• _DATA FOR THIS TASK_:
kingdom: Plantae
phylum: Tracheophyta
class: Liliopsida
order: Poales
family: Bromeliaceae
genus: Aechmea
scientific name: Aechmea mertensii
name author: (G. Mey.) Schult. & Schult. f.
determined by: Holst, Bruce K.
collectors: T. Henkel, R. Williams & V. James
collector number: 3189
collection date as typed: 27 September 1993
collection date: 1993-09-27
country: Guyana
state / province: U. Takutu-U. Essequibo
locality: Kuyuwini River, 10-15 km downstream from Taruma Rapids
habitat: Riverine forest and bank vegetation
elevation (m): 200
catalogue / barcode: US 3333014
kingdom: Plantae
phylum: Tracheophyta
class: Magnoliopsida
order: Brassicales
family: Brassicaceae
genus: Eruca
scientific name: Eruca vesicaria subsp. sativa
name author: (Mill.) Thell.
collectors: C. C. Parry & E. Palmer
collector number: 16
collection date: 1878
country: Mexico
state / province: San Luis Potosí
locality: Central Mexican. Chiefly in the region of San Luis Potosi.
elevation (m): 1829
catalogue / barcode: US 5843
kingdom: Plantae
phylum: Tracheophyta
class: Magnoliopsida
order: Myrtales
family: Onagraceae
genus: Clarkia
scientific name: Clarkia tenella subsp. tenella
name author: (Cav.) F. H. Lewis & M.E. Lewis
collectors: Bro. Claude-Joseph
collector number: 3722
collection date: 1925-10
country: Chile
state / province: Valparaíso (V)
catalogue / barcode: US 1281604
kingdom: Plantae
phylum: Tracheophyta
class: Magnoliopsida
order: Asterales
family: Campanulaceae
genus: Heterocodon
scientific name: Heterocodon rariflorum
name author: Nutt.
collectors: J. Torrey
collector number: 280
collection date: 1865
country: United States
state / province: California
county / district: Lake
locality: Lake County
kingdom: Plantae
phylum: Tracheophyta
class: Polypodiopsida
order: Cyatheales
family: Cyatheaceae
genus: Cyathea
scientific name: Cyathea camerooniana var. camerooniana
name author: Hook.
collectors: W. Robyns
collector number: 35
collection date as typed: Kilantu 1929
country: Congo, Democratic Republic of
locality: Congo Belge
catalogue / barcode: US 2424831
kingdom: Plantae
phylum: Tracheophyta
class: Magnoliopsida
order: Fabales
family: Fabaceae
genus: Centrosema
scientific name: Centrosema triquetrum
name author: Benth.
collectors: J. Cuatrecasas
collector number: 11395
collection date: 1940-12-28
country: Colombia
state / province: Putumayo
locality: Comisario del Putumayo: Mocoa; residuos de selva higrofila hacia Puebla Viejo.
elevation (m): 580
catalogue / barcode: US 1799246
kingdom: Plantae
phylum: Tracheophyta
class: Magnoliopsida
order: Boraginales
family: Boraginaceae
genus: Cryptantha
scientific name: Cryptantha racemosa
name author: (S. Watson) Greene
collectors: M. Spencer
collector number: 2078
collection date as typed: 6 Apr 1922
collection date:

• _EXERCISE_: Copy out again everything in the records above, from the line containing "name author: (S. Watson) Greene" down to the last line, with every line unchanged.

• _RESULT OF THE TASK_:
name author: (S. Watson) Greene
collectors: M. Spencer
collector number: 2078
collection date as typed: 6 Apr 1922
collection date:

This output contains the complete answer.